书面题目 1 — 从 Codeforces 703E 题解中含有"inline LL GCD(LL"的地方开始，到"if (t1 < tmp)"为止，把这一段原样输出。
书面题目 2 — 在 Codeforces 703E 题解的代码里，常量 M 被定义为多少？
书面题目 3 — 请从 Codeforces 703E 题解中断的地方接着续写下去。

----- 文档摘录 -----

【Codeforces 703E】Mishka and Divisors

题目传送门：http://codeforces.com/contest/703/problem/E
官方题解：http://codeforces.com/blog/entry/46434
中文题面：http://www.cnblogs.com/dramstadt/p/5759206.html

题解的话，看官方题解就好
唯一想吐槽的就是：CF上居然卡常！
看看这通过的名单，™大家都是压线过的啊

#include<bits/stdc++.h>
#define LL long long
#define abs(x) ((x)>0?(x):-(x))
using namespace std;

const int M = 7000;
const int N = 1000+9;
const int INF = 10000000;

LL k,Hash[M],buf[M],sum[2][M];
int n,cnt,f[2][M],nxt[N][M],vout[N][M];
unordered_map<LL,int> idx;

inline LL read(){
	char c=getchar(); LL ret=0,f=1;
	while (c<'0'||c>'9') {if(c=='-')f=-1;c=getchar();}
	while (c<='9'&&c>='0') ret=ret*10+c-'0',c=getchar();
	return ret*f;
}

inline LL find(LL w){
	int l=1, r=cnt, mid;
	while (l <= r) {
		mid = l + r >> 1;
		if (Hash[mid] == w) return mid;
		else if (Hash[mid] < w) l = mid+1;
		else r = mid-1;
	} 
}

inline void Decomposision(LL num) {
	LL lim = sqrt(num); if (lim*lim != num) lim++;
	for (int i=1;i<=lim;i++) if (num % i == 0) buf[++cnt] = i, buf[++cnt] = num/i;
	if (lim*lim == num) cnt--;
	for (int i=1;i<=cnt;i++) Hash[i] = buf[i];
	sort(Hash+1,Hash+1+cnt);
	for (int i=1;i<=cnt;i++) idx[buf[i]] = find(buf[i]);
}

inline LL GCD(LL a, LL b){
	while (b) {
		a = a%b;
		swap(a, b);
	}
	return a;
}

inline void SPJ(){
	if (k == 1) {
		LL vout = 1, tmp = read();
		for (int i=2;i<=n;i++) {
			LL t1 = read(); if (t1 < tmp)

----- 记录摘录 -----

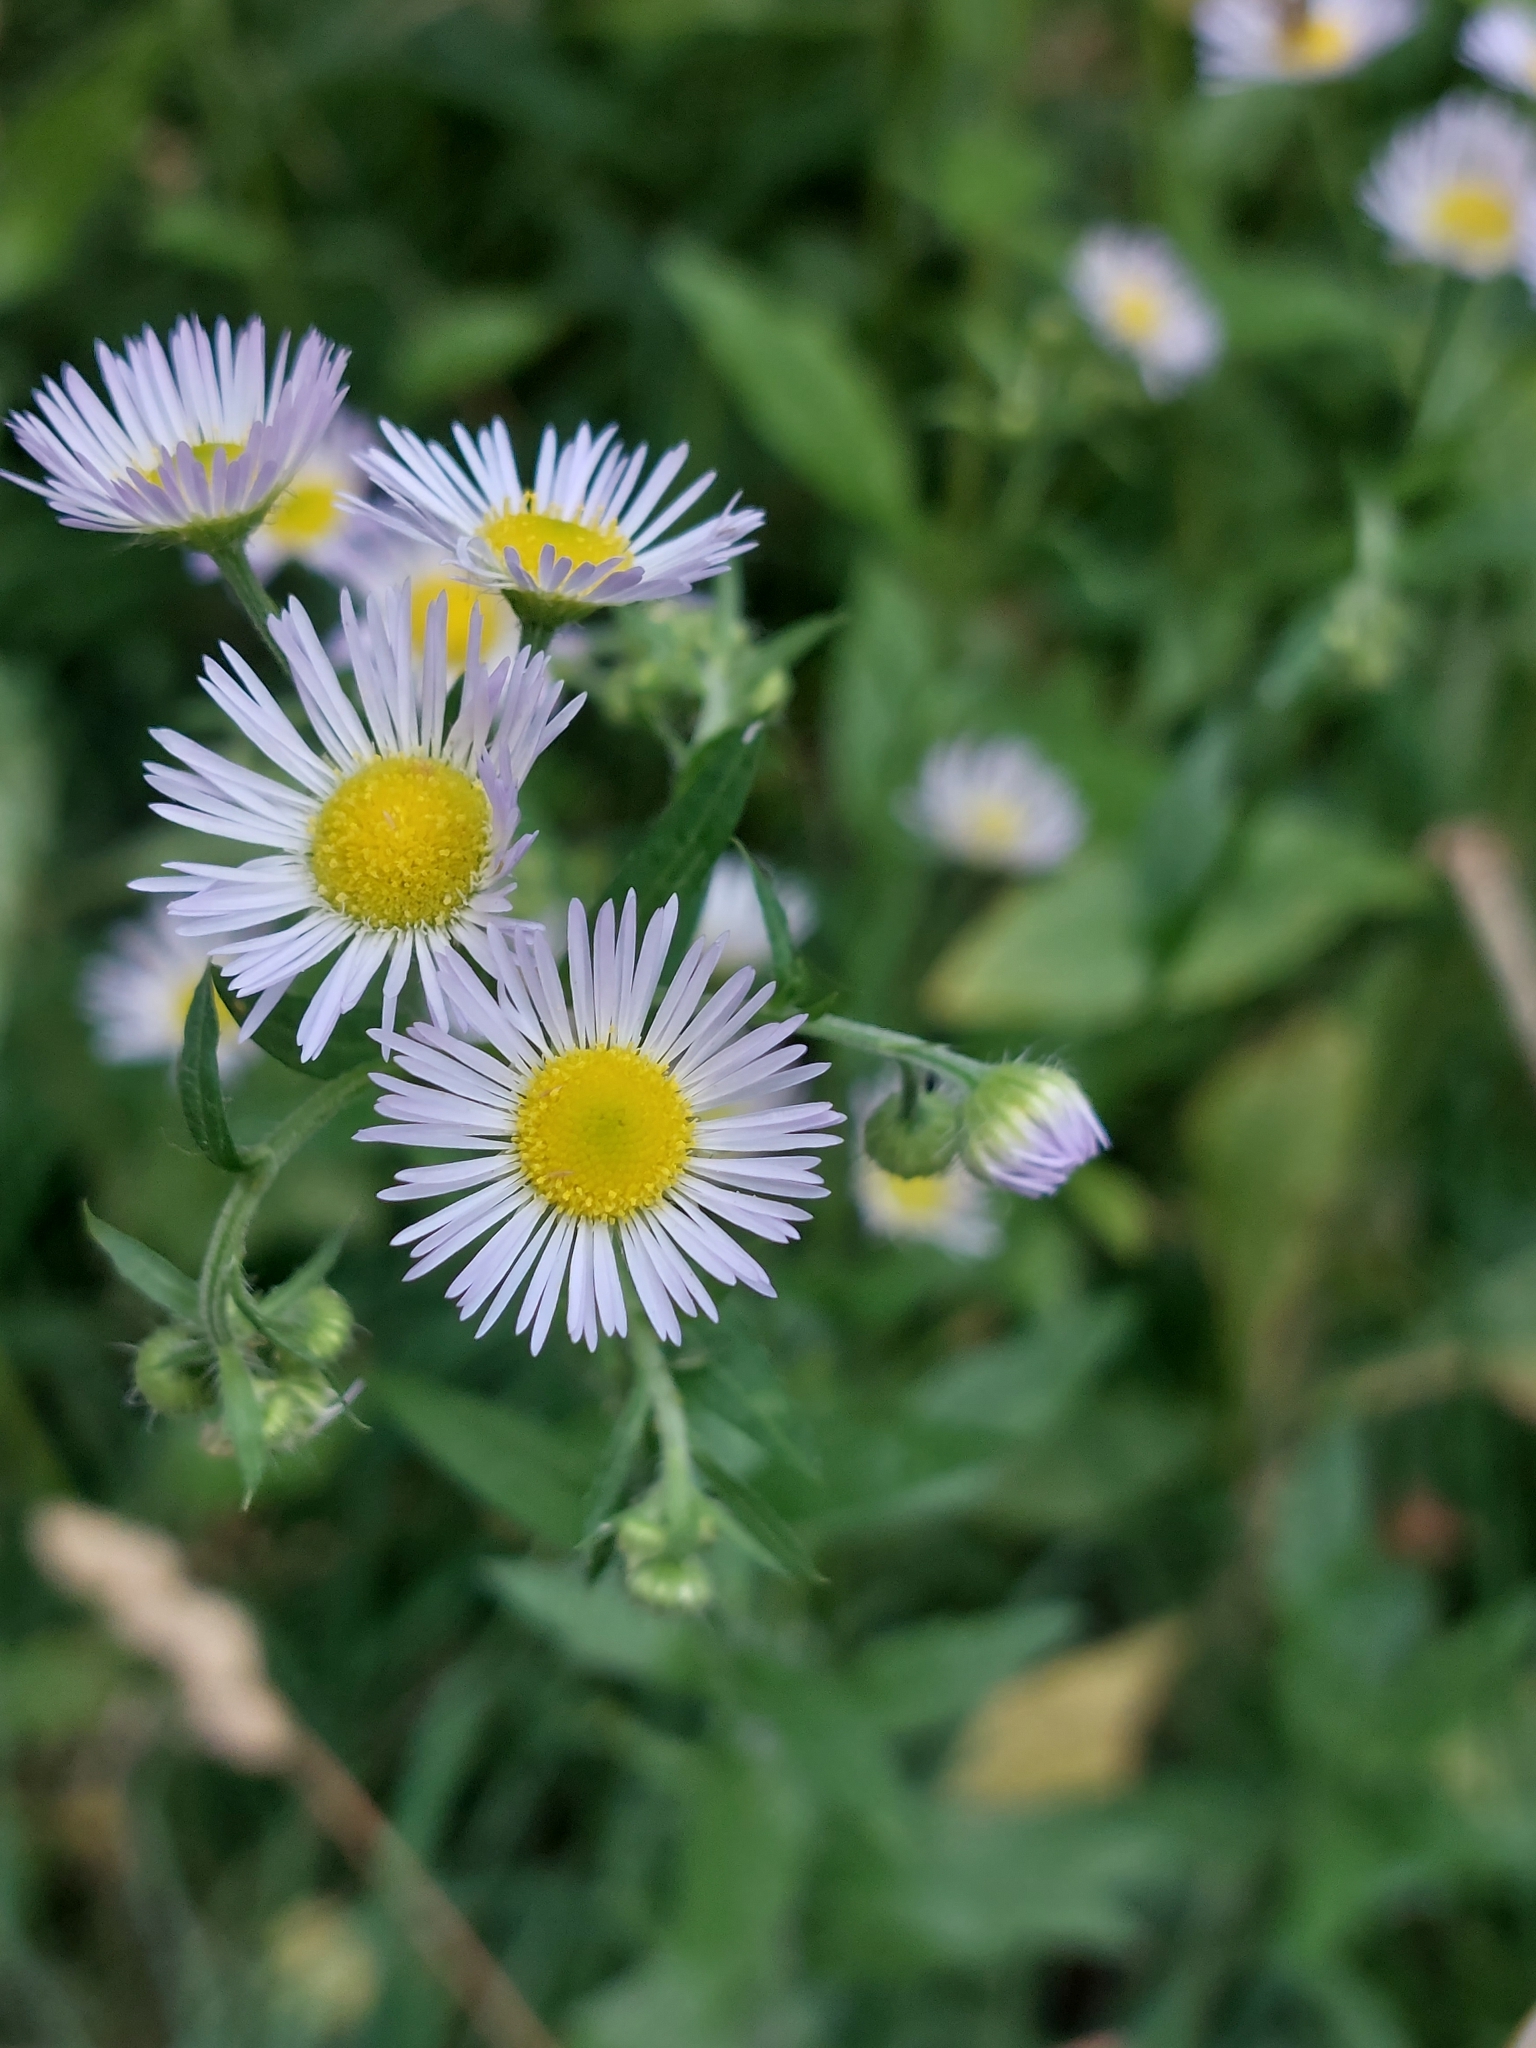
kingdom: Plantae
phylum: Tracheophyta
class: Magnoliopsida
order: Asterales
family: Asteraceae
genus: Erigeron
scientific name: Erigeron annuus
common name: Tall fleabane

-----

练习结果 1 —
inline LL GCD(LL a, LL b){
	while (b) {
		a = a%b;
		swap(a, b);
	}
	return a;
}

inline void SPJ(){
	if (k == 1) {
		LL vout = 1, tmp = read();
		for (int i=2;i<=n;i++) {
			LL t1 = read(); if (t1 < tmp)

练习结果 2 — 7000

练习结果 3 —
			tmp = t1, vout = i;
		} cout<<1<<endl<<vout; exit(0);
	}
}

int main(){
	n = read(); k = read(); SPJ();
	Decomposision(k); 
	for (int i=2;i<=cnt;i++) f[0][i] = INF; int now=1,pre=0;
	for (int i=1;i<=n;i++,pre^=1,now^=1) {
		LL w = read(), t2, t3 = GCD(w,k);
		for (int j=2,tmp,t1;j<=cnt;j++) {
			tmp = f[pre][t1=idx[Hash[j]/GCD(Hash[j],t3)]]+1;
			t2 = w + sum[pre][t1];
			if (f[pre][j] > tmp  || (f[pre][j] == tmp && t2 <= sum[pre][j]))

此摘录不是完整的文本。